ゴールデンウィークを満喫していても、最終日が近づくにつれてなんとなく憂鬱な気持ちになってくる方は多いのではないでしょうか。「明日から仕事か……」という気持ちの問題だけでなく、実は体のリズムそのものが休暇中にズレてしまっていることが、休み明けのつらさに大きく関わっています。
長期休暇中、いつもより遅くまで起きていたり、朝もゆっくり寝ていたりしていませんか。ロペスらの研究によると、休暇中は平日と比べて睡眠リズムが平均1時間20分ほど後ろ倒しになるという報告があります。毎日少しずつ寝る時間と起きる時間が遅くなっていき、気づけば普段とはまったく異なる生活リズムが出来上がってしまっているのです。休暇中はそれでも問題なく過ごせますが、仕事や学校が再開する初日に一気にツケが回ってきます。早起きしなければならないのに眠れない、無理やり起きても頭が働かない、日中ずっと眠くてぼんやりしてしまう……。これはまさに海外旅行をしたときに経験する時差ボケと同じ状態です。
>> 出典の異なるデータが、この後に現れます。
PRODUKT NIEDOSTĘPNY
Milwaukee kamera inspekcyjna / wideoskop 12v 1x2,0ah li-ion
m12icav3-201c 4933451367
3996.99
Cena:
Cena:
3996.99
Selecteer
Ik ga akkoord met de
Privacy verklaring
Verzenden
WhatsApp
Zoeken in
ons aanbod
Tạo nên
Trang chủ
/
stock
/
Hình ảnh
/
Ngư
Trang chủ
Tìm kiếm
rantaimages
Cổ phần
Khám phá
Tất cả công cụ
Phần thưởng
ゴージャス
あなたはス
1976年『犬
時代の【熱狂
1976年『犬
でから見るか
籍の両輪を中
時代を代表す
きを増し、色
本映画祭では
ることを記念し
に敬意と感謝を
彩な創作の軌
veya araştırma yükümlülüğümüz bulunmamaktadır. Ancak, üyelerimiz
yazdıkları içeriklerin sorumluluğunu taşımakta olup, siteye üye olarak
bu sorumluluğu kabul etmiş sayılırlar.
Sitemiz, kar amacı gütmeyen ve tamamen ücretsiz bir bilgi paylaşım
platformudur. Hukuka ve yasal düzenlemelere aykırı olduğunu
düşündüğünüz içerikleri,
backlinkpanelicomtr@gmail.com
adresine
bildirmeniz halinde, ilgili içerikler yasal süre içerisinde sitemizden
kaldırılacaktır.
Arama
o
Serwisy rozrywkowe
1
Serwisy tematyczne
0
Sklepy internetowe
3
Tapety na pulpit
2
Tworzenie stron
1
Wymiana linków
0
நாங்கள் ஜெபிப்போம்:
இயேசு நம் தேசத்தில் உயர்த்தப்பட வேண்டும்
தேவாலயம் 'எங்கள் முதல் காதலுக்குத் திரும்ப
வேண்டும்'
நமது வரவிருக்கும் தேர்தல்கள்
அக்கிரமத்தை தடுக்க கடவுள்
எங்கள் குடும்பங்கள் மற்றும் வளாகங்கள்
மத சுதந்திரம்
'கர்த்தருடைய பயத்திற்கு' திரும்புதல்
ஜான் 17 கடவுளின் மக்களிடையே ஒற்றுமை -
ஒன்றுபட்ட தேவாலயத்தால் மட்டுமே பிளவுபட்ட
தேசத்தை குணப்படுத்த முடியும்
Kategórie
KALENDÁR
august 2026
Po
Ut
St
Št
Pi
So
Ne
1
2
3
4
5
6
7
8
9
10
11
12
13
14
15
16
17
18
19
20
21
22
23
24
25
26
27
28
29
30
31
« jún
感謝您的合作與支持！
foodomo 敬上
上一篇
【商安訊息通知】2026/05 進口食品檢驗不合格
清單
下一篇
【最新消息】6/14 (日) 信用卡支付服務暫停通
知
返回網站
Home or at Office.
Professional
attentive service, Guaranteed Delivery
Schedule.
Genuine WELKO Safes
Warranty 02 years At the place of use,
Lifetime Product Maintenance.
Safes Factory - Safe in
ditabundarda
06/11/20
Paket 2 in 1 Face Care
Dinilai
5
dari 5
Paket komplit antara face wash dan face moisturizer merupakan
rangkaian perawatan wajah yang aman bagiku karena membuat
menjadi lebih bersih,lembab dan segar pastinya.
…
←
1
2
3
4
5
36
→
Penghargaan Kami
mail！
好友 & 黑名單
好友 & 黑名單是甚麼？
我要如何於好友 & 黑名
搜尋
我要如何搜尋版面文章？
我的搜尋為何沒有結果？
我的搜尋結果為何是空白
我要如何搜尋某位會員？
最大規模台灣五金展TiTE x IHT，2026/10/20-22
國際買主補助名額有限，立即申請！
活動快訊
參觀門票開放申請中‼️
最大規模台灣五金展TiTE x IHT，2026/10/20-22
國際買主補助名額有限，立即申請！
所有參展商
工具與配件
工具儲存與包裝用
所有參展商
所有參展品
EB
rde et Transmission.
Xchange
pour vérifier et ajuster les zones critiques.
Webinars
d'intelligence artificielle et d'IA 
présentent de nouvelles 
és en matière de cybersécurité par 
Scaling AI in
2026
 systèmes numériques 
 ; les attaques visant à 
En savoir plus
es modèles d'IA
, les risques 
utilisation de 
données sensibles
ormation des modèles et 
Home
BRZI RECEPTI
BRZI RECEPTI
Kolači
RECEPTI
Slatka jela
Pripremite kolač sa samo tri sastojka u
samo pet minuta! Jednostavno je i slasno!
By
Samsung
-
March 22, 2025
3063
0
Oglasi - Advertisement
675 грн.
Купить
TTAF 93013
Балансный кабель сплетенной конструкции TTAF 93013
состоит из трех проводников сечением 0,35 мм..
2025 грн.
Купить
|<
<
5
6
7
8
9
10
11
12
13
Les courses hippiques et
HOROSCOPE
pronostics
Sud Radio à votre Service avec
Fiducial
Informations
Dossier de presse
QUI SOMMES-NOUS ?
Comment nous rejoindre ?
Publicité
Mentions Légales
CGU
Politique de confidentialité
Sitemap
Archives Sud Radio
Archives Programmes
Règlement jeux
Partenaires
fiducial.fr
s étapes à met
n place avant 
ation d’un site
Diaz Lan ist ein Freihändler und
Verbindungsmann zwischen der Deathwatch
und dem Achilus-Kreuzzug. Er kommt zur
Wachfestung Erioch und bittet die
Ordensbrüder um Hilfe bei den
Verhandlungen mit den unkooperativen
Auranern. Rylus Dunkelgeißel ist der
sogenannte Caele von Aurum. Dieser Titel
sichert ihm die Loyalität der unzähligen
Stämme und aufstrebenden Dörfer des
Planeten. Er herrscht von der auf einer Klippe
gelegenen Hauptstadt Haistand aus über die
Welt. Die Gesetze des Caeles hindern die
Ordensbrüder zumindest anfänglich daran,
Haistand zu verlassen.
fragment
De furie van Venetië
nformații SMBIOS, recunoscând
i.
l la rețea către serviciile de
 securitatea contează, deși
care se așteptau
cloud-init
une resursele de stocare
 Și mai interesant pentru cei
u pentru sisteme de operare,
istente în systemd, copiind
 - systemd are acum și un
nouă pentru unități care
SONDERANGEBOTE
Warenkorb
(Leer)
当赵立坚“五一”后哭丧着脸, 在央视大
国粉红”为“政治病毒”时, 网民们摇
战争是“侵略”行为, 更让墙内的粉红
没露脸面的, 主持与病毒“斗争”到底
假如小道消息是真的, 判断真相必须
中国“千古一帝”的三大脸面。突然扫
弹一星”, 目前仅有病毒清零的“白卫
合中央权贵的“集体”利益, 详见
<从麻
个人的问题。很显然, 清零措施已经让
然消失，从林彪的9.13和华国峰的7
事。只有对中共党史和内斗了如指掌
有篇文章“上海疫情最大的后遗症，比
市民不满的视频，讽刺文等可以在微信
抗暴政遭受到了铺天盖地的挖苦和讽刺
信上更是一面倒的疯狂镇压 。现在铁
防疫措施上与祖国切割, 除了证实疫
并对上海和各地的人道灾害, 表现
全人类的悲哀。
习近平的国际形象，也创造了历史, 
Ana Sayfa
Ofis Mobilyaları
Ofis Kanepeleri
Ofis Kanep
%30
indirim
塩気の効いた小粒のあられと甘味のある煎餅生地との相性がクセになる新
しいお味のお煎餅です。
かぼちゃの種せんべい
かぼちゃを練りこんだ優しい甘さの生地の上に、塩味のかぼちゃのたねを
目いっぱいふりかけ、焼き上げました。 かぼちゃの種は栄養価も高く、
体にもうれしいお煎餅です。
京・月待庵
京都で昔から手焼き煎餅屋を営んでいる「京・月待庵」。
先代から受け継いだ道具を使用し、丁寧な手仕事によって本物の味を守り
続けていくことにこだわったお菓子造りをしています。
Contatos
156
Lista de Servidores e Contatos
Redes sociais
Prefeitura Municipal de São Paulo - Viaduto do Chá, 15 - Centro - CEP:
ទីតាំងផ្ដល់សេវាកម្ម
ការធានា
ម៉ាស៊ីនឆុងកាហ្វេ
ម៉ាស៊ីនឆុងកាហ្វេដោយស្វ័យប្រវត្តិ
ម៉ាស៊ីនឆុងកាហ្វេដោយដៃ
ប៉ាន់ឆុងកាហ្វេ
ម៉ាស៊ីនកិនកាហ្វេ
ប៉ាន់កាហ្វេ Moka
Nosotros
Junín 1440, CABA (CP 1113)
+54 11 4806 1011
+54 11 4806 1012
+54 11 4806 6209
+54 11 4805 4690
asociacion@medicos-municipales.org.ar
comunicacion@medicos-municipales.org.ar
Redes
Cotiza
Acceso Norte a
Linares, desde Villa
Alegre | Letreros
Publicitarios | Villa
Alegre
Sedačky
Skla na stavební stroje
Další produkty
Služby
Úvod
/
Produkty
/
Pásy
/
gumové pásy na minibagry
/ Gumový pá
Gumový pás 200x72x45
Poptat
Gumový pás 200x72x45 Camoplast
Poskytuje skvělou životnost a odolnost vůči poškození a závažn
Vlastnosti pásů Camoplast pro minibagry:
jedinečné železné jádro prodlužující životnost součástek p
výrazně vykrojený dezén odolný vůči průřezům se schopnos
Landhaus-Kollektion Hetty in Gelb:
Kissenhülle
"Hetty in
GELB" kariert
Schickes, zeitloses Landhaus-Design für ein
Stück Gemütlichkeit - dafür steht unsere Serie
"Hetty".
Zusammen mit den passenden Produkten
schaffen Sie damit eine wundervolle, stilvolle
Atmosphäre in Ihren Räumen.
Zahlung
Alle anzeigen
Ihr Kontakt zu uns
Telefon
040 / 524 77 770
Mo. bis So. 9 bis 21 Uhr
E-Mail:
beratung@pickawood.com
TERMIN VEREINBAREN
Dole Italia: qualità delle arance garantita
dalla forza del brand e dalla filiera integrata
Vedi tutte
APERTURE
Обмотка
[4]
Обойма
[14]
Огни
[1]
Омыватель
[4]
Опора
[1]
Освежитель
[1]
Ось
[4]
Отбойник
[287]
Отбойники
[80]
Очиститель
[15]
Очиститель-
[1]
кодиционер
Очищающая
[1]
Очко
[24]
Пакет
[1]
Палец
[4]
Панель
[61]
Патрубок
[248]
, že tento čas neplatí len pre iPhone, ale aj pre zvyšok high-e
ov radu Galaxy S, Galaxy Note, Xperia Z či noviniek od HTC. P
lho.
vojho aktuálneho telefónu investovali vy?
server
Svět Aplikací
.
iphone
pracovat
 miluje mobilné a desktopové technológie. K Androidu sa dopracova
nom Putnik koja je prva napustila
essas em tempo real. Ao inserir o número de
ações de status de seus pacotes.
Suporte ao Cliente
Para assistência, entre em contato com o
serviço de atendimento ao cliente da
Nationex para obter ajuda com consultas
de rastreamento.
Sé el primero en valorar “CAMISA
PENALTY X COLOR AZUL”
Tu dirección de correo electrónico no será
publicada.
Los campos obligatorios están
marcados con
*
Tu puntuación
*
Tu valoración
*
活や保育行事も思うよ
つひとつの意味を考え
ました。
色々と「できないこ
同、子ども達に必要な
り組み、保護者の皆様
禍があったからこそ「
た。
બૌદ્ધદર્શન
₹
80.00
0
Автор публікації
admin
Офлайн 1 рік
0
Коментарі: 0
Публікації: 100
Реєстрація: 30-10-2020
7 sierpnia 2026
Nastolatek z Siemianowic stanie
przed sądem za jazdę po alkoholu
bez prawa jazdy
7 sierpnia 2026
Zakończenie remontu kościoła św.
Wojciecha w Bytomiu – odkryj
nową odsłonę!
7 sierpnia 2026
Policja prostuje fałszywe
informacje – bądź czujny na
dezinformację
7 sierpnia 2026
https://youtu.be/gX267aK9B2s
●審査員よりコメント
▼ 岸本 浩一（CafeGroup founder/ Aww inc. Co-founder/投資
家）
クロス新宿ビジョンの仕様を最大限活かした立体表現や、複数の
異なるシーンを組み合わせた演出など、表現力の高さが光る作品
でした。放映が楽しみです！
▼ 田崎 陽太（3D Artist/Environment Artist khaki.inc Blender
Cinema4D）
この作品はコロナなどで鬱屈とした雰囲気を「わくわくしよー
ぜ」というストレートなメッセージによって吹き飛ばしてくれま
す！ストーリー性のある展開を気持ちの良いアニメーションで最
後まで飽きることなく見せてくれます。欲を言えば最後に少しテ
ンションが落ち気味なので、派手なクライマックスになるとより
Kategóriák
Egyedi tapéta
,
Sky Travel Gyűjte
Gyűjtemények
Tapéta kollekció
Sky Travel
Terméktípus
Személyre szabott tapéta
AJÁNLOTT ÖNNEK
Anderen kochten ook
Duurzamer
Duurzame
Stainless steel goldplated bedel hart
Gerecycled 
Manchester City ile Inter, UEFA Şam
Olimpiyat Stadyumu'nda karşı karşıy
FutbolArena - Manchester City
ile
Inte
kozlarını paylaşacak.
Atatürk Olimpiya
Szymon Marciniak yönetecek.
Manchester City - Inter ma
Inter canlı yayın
この現象は「ソーシャルジェットラグ」と呼ばれています。飛行機に乗って海外に行ったわけでもないのに、社会的なスケジュールと体内時計のズレによって、時差ボケのような症状が引き起こされるのです。休暇明けに「なんとなく体が重い」「集中できない」「疲れが取れない」と感じるのは、気合いや根性の問題ではなく、体内時計が乱れているという生理的な現象です。
では、ソーシャルジェットラグを防ぐためにはどうすればよいのでしょうか。ウィットマンらの研究によると、睡眠時間よりも起床時刻を整えることが、体内リズムのズレを小さくするうえで重要だとされています。何時間眠るかよりも、何時に起きるかのほうが体内時計への影響が大きいのです。これは体内時計が主に朝の光によってリセットされる仕組みと関係しています。毎朝同じ時間に起きて光を浴びることで、体内時計が正しい時刻に合わせられ、夜に自然な眠気が訪れるサイクルが維持されます。
そこで特におすすめしたいのが、長期休暇の最終日だけは平日と同じ時間に起きるという方法です。最後の一日くらいゆっくり寝ていたいという気持ちはよくわかりますが、ここで踏ん張って普段の起床時刻に合わせることが、翌日からのパフォーマンス低下を防ぐための有効な予防策になります。最終日の朝に一度リズムを戻しておくだけで、初出勤日・初登校日の朝のつらさがかなり軽減されるはずです。
休暇中のすべての日を平日と同じリズムで過ごす必要はありません。せっかくの休みなのですから、ある程度ゆったりと過ごすことは心身のリフレッシュにとって大切なことです。ただ、最終日だけは少し意識してみてください。たったそれだけの工夫が、休み明け初日の体と頭のコンディションを大きく左右します。連休を思い切り楽しんだうえで、最後の朝だけはいつもの時間に目覚まし時計をセットする。それが、充実した休暇と好調なスタートの両方を手に入れるための、最もシンプルな方法です。